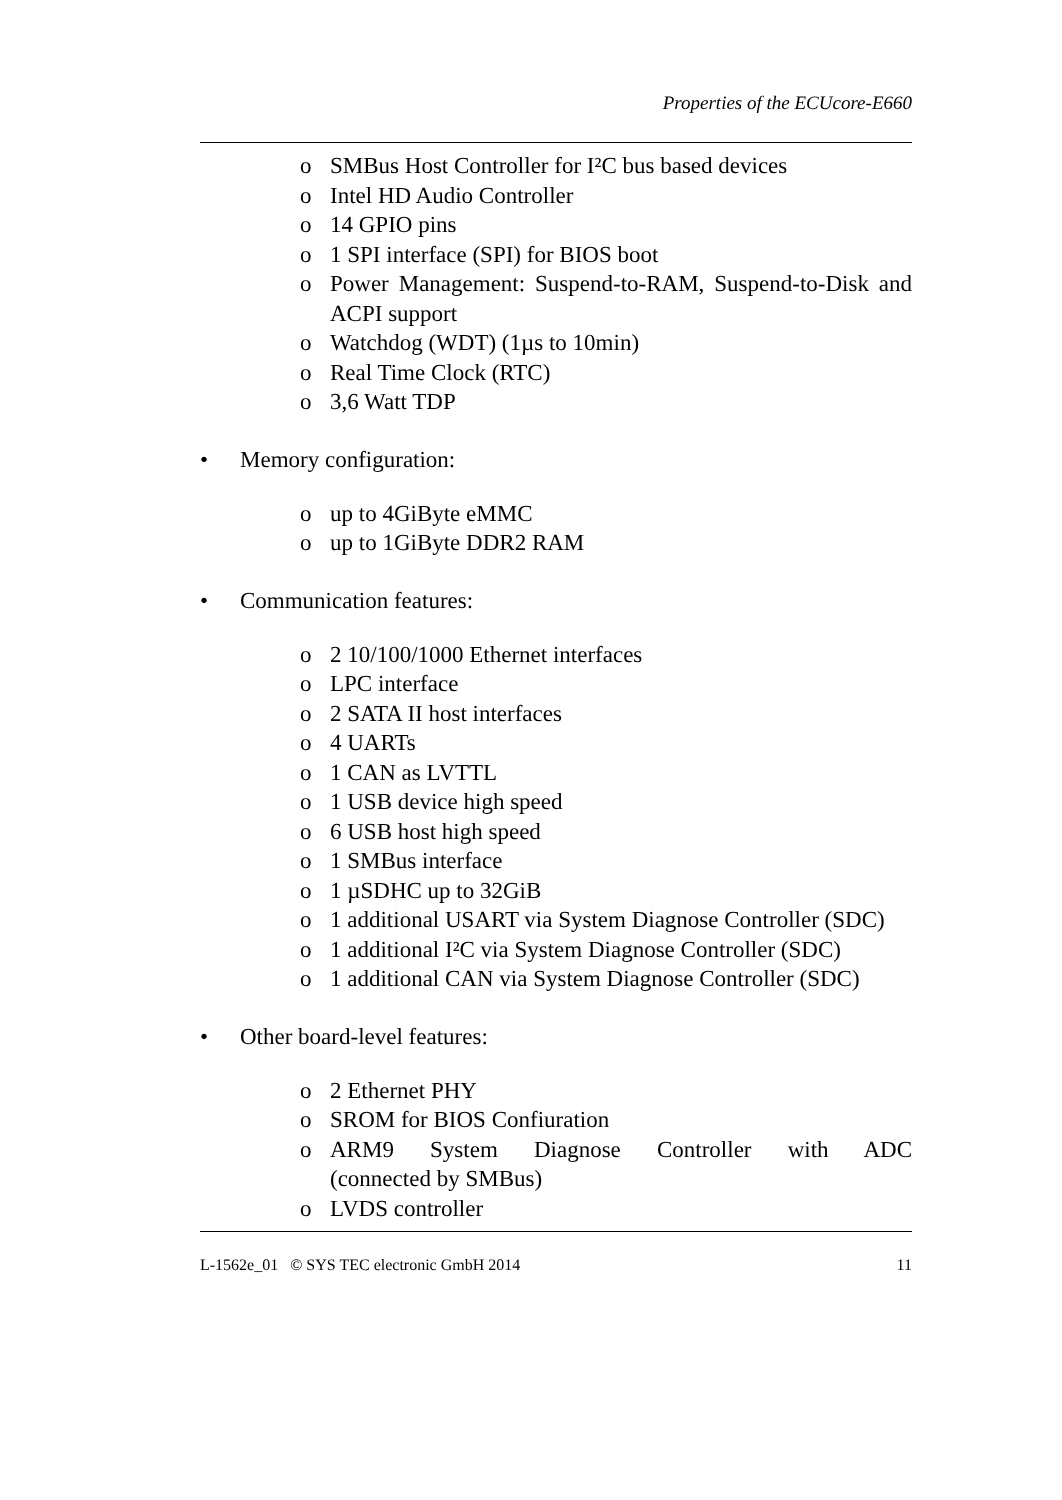Properties of the ECUcore-E660
o SMBus Host Controller for I²C bus based devices
o Intel HD Audio Controller
o 14 GPIO pins
o 1 SPI interface (SPI) for BIOS boot
o Power Management: Suspend-to-RAM, Suspend-to-Disk and ACPI support
o Watchdog (WDT) (1µs to 10min)
o Real Time Clock (RTC)
o 3,6 Watt TDP
• Memory configuration:
o up to 4GiByte eMMC
o up to 1GiByte DDR2 RAM
• Communication features:
o 2 10/100/1000 Ethernet interfaces
o LPC interface
o 2 SATA II host interfaces
o 4 UARTs
o 1 CAN as LVTTL
o 1 USB device high speed
o 6 USB host high speed
o 1 SMBus interface
o 1 µSDHC up to 32GiB
o 1 additional USART via System Diagnose Controller (SDC)
o 1 additional I²C via System Diagnose Controller (SDC)
o 1 additional CAN via System Diagnose Controller (SDC)
• Other board-level features:
o 2 Ethernet PHY
o SROM for BIOS Confiuration
o ARM9 System Diagnose Controller with ADC (connected by SMBus)
o LVDS controller
L-1562e_01 © SYS TEC electronic GmbH 2014 11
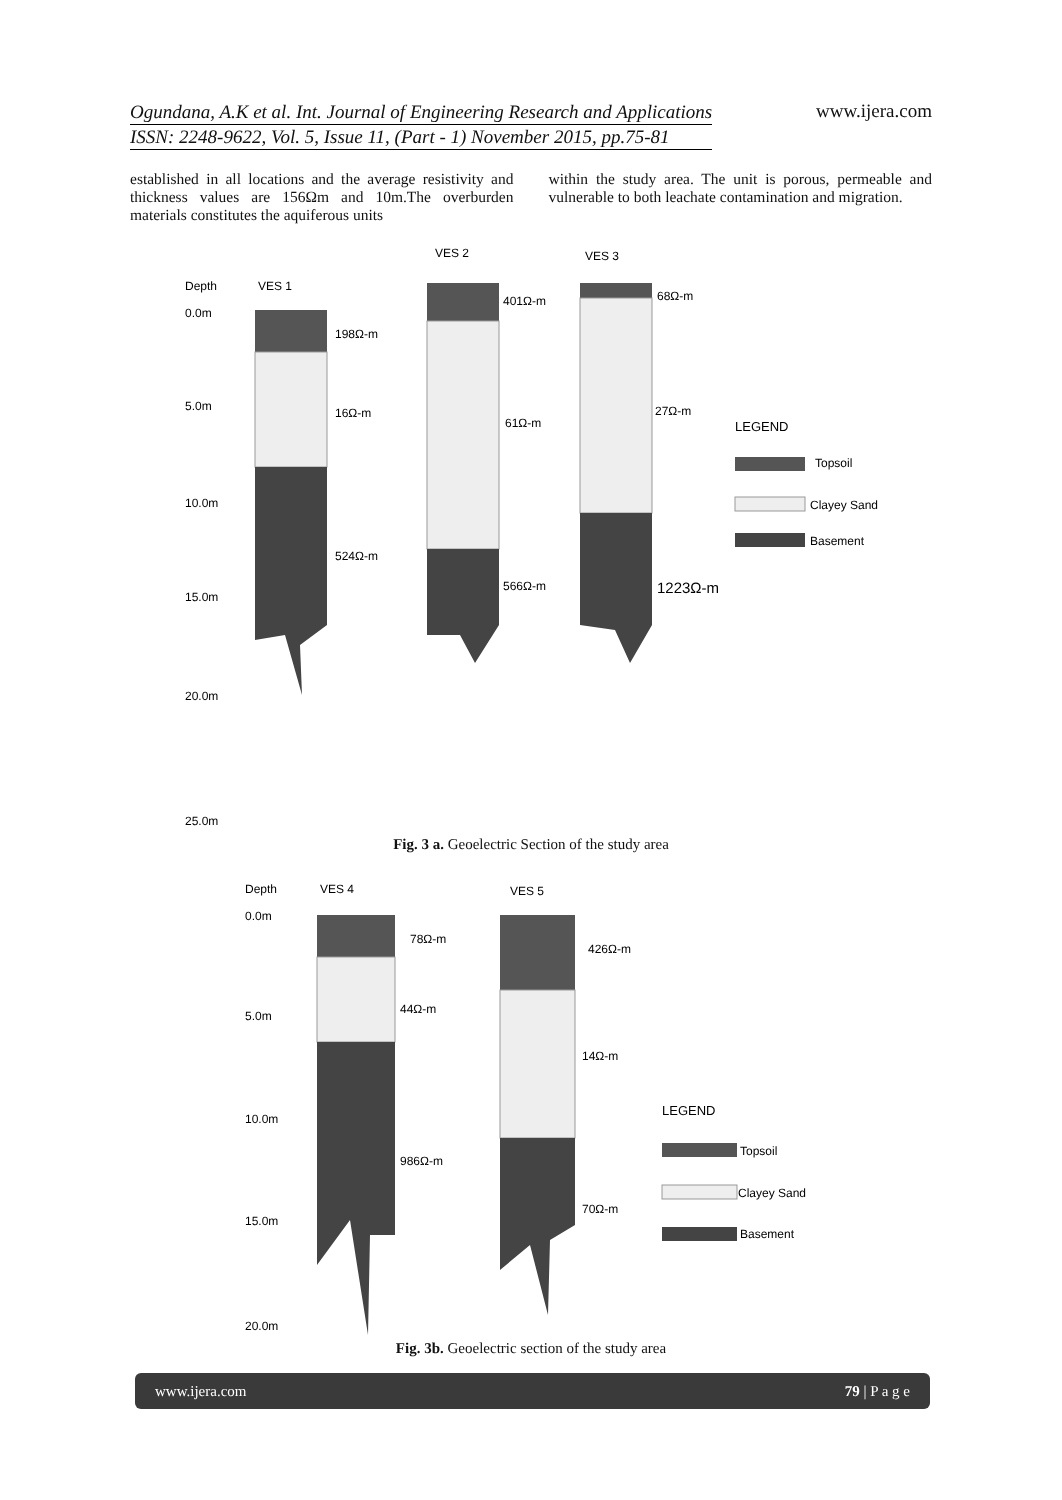Ogundana, A.K et al. Int. Journal of Engineering Research and Applications
ISSN: 2248-9622, Vol. 5, Issue 11, (Part - 1) November 2015, pp.75-81
www.ijera.com
established in all locations and the average resistivity and thickness values are 156Ωm and 10m.The overburden materials constitutes the aquiferous units
within the study area. The unit is porous, permeable and vulnerable to both leachate contamination and migration.
Depth
VES 1
VES 2
VES 3
0.0m
5.0m
10.0m
15.0m
20.0m
25.0m
198Ω-m
16Ω-m
524Ω-m
401Ω-m
61Ω-m
566Ω-m
68Ω-m
27Ω-m
1223Ω-m
LEGEND
Topsoil
Clayey Sand
Basement
Fig. 3 a. Geoelectric Section of the study area
Depth
VES 4
VES 5
0.0m
5.0m
10.0m
15.0m
20.0m
78Ω-m
44Ω-m
986Ω-m
426Ω-m
14Ω-m
70Ω-m
LEGEND
Topsoil
Clayey Sand
Basement
Fig. 3b. Geoelectric section of the study area
www.ijera.com 79 | P a g e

◆ ◆ ◆ ◆ ◆ ◆ ◆

▶ _WHAT YOU HAVE TO DO_:
For this answer, return word for word the lines from the first line of the records through the line containing "o 1 additional USART". Omit the pictures.

▶ _SOLVED EXERCISE_:
Properties of the ECUcore-E660
o SMBus Host Controller for I²C bus based devices
o Intel HD Audio Controller
o 14 GPIO pins
o 1 SPI interface (SPI) for BIOS boot
o Power Management: Suspend-to-RAM, Suspend-to-Disk and ACPI support
o Watchdog (WDT) (1µs to 10min)
o Real Time Clock (RTC)
o 3,6 Watt TDP
• Memory configuration:
o up to 4GiByte eMMC
o up to 1GiByte DDR2 RAM
• Communication features:
o 2 10/100/1000 Ethernet interfaces
o LPC interface
o 2 SATA II host interfaces
o 4 UARTs
o 1 CAN as LVTTL
o 1 USB device high speed
o 6 USB host high speed
o 1 SMBus interface
o 1 µSDHC up to 32GiB
o 1 additional USART via System Diagnose Controller (SDC)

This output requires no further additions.